- Born: DeeAnn Marie Reeder May 30, 1969 (age 57)
- Education: University of California, Berkeley (B.A.) University of California, Davis (M.S., Ph.D.)
- Known for: Bat disease ecology, White-nose syndrome, Mammal Species of the World
- Scientific career
- Fields: Mammalogy
- Workplaces: Bucknell University
- Doctoral advisor: Sally Mendoza
- Author abbrev. (zoology): Reeder

= DeeAnn M. Reeder =

DeeAnn Marie Reeder (born May 30, 1969) is an American mammalogist who specializes in bats and their diseases.

== Biography ==
Reeder received her Bachelor of Arts in 1991 from the University of California, Berkeley, and her Master of Science in 1997 from the University of California, Davis. In 2001, she earned her Ph.D. at UC Davis under the supervision of Sally Mendoza, with a dissertation titled The biology of parenting in the monogamous titi monkey (Callicebus moloch), on various aspects of infant caregiving behavior in a captive colony of the coppery titi monkey (Plecturocebus cupreus).

After completing a postdoctoral fellowship under Thomas H. Kunz at Boston University, she joined Bucknell University in Lewisburg, Pennsylvania as an assistant professor in 2005. She was promoted to full professor in 2014.

Her research focuses on disease ecology, behavior, physiology, and conservation in bats. She has studied the relationships between bat health, ecosystem health, and zoonotic disease risks in epauletted fruit bats in Central and East Africa. Reeder has also conducted extensive research on white-nose syndrome (WNS), a wildlife disease devastating North American bat populations. She holds a research appointment at the National Museum of Natural History of the Smithsonian Institution in Washington, D.C. In addition to her bat research, she is recognized internationally for studies of mammalian biodiversity, particularly in South Sudan.

In June 1993, together with Don E. Wilson, Reeder co-edited the second edition of Mammal Species of the World, which listed 26 orders and 4,629 species. The third edition followed in December 2005 in two volumes, covering 29 orders and 5,416 species. Mammal Species of the World became a standard reference work on mammals and is also available as an online database.

In 2013, Reeder was part of the team that described the new monotypic genus Niumbaha for the pied bat, originally described by Robert William Hayman in 1939 as a member of Glauconycteris.

In 2025, she published the book The Lives of Bats: A Natural History.

EXERCISE 1: List every person other than Reeder herself who is named in the Reeder biography.
EXERCISE 2: Please rewrite the paragraph of the Reeder biography that begins "Her research focuses on" as a bulleted list that keeps its main facts.
EXERCISE 3: Translate this sentence from the Reeder biography into Spanish: "She was promoted to full professor in 2014."

PROVIDED MATERIAL:

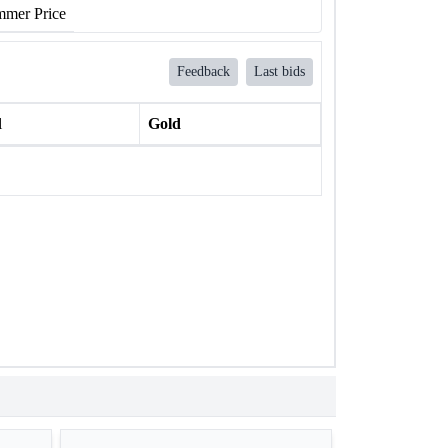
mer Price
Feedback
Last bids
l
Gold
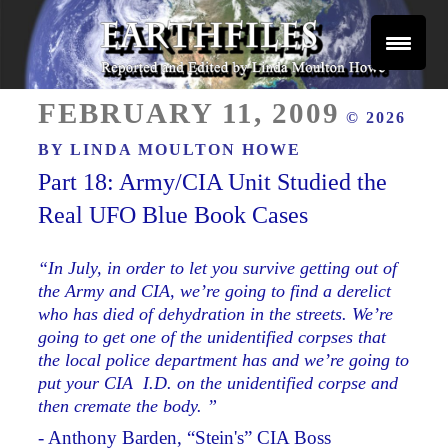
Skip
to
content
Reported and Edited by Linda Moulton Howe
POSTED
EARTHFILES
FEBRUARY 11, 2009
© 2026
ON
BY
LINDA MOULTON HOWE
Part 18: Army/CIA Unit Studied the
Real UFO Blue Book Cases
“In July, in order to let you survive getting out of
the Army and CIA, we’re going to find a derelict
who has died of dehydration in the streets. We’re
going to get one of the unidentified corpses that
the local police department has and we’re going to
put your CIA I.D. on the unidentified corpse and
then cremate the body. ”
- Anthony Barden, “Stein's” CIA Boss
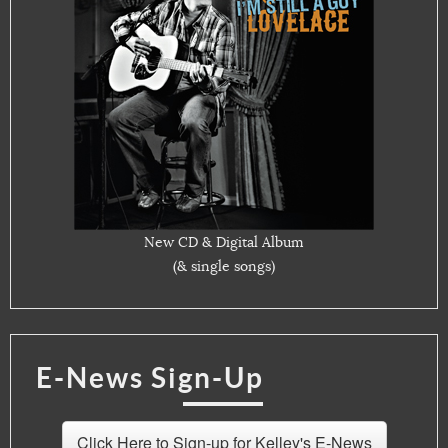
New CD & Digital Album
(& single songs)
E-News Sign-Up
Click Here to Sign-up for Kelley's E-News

TASK OUTPUT 1:
- Sally Mendoza
- Thomas H. Kunz
- Don E. Wilson
- Robert William Hayman

TASK OUTPUT 2:
- Research areas: disease ecology, behavior, physiology and conservation in bats
- Has studied links among bat health, ecosystem health and zoonotic disease risks in epauletted fruit bats in Central and East Africa
- Has done extensive research on white-nose syndrome (WNS), a disease devastating North American bat populations
- Holds a research appointment at the Smithsonian Institution's National Museum of Natural History in Washington, D.C.
- Internationally recognized for studies of mammalian biodiversity, particularly in South Sudan

TASK OUTPUT 3: Fue ascendida a catedrática en 2014.